The majority of methamphetamine present in the United States today originated in Mexico. The ingredients required to manufacture meth are difficult to acquire in the U.S., due to state and federal crackdowns on products containing ephedrine. Mexico has more relaxed laws which have allowed Mexican drug cartels to operate methamphetamine super-laboratories and the cartels’ largest market is Americans.
While most of Mexico’s northern territory borders Texas, surprisingly, almost three-quarters (70 percent) of all Mexican meth enters the country through San Diego, California, according to a report conducted by the California Department of Justice.
The report highlighted the need for increased coordination between federal, state and local law enforcement agencies. As transnational organized crime cells become more sophisticated, it requires an equally sophisticated and coordinated response from law enforcement.
In 2013, California border authorities seized over 6,200 kilograms of methamphetamine entering California, a three-fold increase since 2009.
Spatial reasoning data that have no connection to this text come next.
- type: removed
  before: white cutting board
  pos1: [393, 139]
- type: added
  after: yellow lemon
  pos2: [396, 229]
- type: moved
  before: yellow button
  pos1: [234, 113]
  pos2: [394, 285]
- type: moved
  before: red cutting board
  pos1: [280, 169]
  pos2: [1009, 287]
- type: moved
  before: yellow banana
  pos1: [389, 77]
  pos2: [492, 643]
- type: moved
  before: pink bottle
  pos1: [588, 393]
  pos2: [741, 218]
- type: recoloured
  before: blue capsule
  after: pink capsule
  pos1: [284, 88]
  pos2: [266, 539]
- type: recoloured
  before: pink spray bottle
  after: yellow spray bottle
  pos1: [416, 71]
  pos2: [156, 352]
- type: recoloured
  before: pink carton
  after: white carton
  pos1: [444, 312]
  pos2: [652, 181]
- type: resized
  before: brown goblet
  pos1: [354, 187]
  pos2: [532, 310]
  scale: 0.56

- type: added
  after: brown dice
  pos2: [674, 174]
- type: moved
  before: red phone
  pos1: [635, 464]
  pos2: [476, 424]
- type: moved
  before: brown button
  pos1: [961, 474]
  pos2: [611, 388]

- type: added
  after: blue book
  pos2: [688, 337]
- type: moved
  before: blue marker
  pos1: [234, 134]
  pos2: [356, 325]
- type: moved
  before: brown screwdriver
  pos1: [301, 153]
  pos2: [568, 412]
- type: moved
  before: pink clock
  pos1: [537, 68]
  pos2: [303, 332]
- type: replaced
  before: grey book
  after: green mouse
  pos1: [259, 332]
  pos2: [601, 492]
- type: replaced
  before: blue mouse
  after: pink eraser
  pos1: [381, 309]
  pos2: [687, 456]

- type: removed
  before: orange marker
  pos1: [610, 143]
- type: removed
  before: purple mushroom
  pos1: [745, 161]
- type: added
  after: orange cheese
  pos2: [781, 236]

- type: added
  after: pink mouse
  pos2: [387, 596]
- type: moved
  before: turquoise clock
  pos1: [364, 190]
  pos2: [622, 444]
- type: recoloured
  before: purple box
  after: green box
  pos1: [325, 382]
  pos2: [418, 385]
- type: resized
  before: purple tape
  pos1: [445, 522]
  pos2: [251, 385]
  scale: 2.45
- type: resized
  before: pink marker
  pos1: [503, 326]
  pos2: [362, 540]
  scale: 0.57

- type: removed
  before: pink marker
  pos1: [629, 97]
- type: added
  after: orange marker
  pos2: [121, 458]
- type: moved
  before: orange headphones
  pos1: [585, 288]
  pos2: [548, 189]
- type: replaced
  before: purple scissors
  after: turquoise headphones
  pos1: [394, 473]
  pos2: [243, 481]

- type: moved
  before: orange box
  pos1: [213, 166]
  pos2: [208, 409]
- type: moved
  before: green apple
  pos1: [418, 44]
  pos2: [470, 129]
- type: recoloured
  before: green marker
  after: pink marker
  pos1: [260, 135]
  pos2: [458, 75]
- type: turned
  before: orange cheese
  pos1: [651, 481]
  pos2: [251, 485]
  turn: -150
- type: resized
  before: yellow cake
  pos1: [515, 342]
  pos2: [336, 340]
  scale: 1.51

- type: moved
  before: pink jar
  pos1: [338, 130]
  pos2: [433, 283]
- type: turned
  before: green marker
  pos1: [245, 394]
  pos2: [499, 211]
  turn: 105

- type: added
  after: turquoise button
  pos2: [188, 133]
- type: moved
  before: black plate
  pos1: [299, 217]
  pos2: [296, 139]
Earlier this week, California Attorney General Kamala D. Harris announced that a new task force is being formed to combat the spread of methamphetamine, the Los Angeles Times reports. The task force will consist of six agents that will investigate the production and distribution of methamphetamine. The anti-meth unit will be funded by a federal grant secured through the Office of Community Oriented Policing Services (COPS) within the U.S. Department of Justice.
“Transnational criminal organizations have made California the largest point of entry for methamphetamine into the United States,” Harris said in a statement. “This funding supports the California Department of Justice’s crackdown on this devastating drug by strengthening our enforcement capabilities.”
“The production and use of meth is a serious threat to the health and safety of our communities,” Ronald L. Davis, COPS Office Director said.